■ RECORD EXCERPTS
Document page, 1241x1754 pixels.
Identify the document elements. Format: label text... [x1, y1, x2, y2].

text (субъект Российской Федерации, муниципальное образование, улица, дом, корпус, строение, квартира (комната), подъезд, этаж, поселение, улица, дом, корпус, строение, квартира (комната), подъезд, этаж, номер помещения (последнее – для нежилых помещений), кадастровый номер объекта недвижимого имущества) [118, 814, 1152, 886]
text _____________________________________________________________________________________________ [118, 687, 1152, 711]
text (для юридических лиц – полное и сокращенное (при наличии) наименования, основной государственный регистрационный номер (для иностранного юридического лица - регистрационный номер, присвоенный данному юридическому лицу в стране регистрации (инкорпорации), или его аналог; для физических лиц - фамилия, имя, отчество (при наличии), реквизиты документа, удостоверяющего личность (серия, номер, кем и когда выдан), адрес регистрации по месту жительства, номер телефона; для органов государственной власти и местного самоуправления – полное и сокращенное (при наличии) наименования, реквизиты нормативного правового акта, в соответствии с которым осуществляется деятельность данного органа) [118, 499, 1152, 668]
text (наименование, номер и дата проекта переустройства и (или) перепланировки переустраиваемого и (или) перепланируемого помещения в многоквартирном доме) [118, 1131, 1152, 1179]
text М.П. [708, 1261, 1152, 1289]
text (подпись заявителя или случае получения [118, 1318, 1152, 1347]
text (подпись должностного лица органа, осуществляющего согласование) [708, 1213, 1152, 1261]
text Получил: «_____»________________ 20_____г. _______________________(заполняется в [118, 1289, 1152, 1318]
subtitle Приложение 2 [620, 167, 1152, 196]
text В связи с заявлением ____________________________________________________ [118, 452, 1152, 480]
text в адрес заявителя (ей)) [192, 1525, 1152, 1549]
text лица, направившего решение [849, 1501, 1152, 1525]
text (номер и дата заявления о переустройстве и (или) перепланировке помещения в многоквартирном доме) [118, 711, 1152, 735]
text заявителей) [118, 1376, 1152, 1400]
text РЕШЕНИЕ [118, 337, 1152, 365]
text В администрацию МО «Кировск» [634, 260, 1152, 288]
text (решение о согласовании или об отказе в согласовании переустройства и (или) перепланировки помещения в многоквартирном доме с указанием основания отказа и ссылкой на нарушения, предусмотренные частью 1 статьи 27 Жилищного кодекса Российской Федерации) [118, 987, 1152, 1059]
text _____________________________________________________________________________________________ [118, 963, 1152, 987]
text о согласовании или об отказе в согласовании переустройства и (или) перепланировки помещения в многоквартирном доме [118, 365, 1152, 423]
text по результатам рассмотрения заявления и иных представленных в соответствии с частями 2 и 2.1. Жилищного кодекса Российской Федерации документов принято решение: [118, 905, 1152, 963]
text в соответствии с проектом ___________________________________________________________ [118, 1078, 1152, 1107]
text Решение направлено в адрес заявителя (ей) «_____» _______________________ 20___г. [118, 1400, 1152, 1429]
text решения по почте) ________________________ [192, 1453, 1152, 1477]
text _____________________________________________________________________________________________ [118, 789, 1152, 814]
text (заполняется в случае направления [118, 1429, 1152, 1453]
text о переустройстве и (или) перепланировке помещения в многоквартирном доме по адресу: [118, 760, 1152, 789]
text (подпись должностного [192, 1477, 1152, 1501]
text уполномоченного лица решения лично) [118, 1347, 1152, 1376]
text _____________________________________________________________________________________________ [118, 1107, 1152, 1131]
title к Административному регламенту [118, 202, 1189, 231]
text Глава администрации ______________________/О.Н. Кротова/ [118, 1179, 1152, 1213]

■ WHAT IS BEING ASKED
Restate the entire listing verbatim.

■ SOLUTION
Document page, 1241x1754 pixels.
Identify the document elements. Format: label text... [x1, y1, x2, y2].

text (субъект Российской Федерации, муниципальное образование, улица, дом, корпус, строение, квартира (комната), подъезд, этаж, поселение, улица, дом, корпус, строение, квартира (комната), подъезд, этаж, номер помещения (последнее – для нежилых помещений), кадастровый номер объекта недвижимого имущества) [118, 814, 1152, 886]
text _____________________________________________________________________________________________ [118, 687, 1152, 711]
text (для юридических лиц – полное и сокращенное (при наличии) наименования, основной государственный регистрационный номер (для иностранного юридического лица - регистрационный номер, присвоенный данному юридическому лицу в стране регистрации (инкорпорации), или его аналог; для физических лиц - фамилия, имя, отчество (при наличии), реквизиты документа, удостоверяющего личность (серия, номер, кем и когда выдан), адрес регистрации по месту жительства, номер телефона; для органов государственной власти и местного самоуправления – полное и сокращенное (при наличии) наименования, реквизиты нормативного правового акта, в соответствии с которым осуществляется деятельность данного органа) [118, 499, 1152, 668]
text (наименование, номер и дата проекта переустройства и (или) перепланировки переустраиваемого и (или) перепланируемого помещения в многоквартирном доме) [118, 1131, 1152, 1179]
text М.П. [708, 1261, 1152, 1289]
text (подпись заявителя или случае получения [118, 1318, 1152, 1347]
text (подпись должностного лица органа, осуществляющего согласование) [708, 1213, 1152, 1261]
text Получил: «_____»________________ 20_____г. _______________________(заполняется в [118, 1289, 1152, 1318]
subtitle Приложение 2 [620, 167, 1152, 196]
text В связи с заявлением ____________________________________________________ [118, 452, 1152, 480]
text в адрес заявителя (ей)) [192, 1525, 1152, 1549]
text лица, направившего решение [849, 1501, 1152, 1525]
text (номер и дата заявления о переустройстве и (или) перепланировке помещения в многоквартирном доме) [118, 711, 1152, 735]
text заявителей) [118, 1376, 1152, 1400]
text РЕШЕНИЕ [118, 337, 1152, 365]
text В администрацию МО «Кировск» [634, 260, 1152, 288]
text (решение о согласовании или об отказе в согласовании переустройства и (или) перепланировки помещения в многоквартирном доме с указанием основания отказа и ссылкой на нарушения, предусмотренные частью 1 статьи 27 Жилищного кодекса Российской Федерации) [118, 987, 1152, 1059]
text _____________________________________________________________________________________________ [118, 963, 1152, 987]
text о согласовании или об отказе в согласовании переустройства и (или) перепланировки помещения в многоквартирном доме [118, 365, 1152, 423]
text по результатам рассмотрения заявления и иных представленных в соответствии с частями 2 и 2.1. Жилищного кодекса Российской Федерации документов принято решение: [118, 905, 1152, 963]
text в соответствии с проектом ___________________________________________________________ [118, 1078, 1152, 1107]
text Решение направлено в адрес заявителя (ей) «_____» _______________________ 20___г. [118, 1400, 1152, 1429]
text решения по почте) ________________________ [192, 1453, 1152, 1477]
text _____________________________________________________________________________________________ [118, 789, 1152, 814]
text (заполняется в случае направления [118, 1429, 1152, 1453]
text о переустройстве и (или) перепланировке помещения в многоквартирном доме по адресу: [118, 760, 1152, 789]
text (подпись должностного [192, 1477, 1152, 1501]
text уполномоченного лица решения лично) [118, 1347, 1152, 1376]
text _____________________________________________________________________________________________ [118, 1107, 1152, 1131]
title к Административному регламенту [118, 202, 1189, 231]
text Глава администрации ______________________/О.Н. Кротова/ [118, 1179, 1152, 1213]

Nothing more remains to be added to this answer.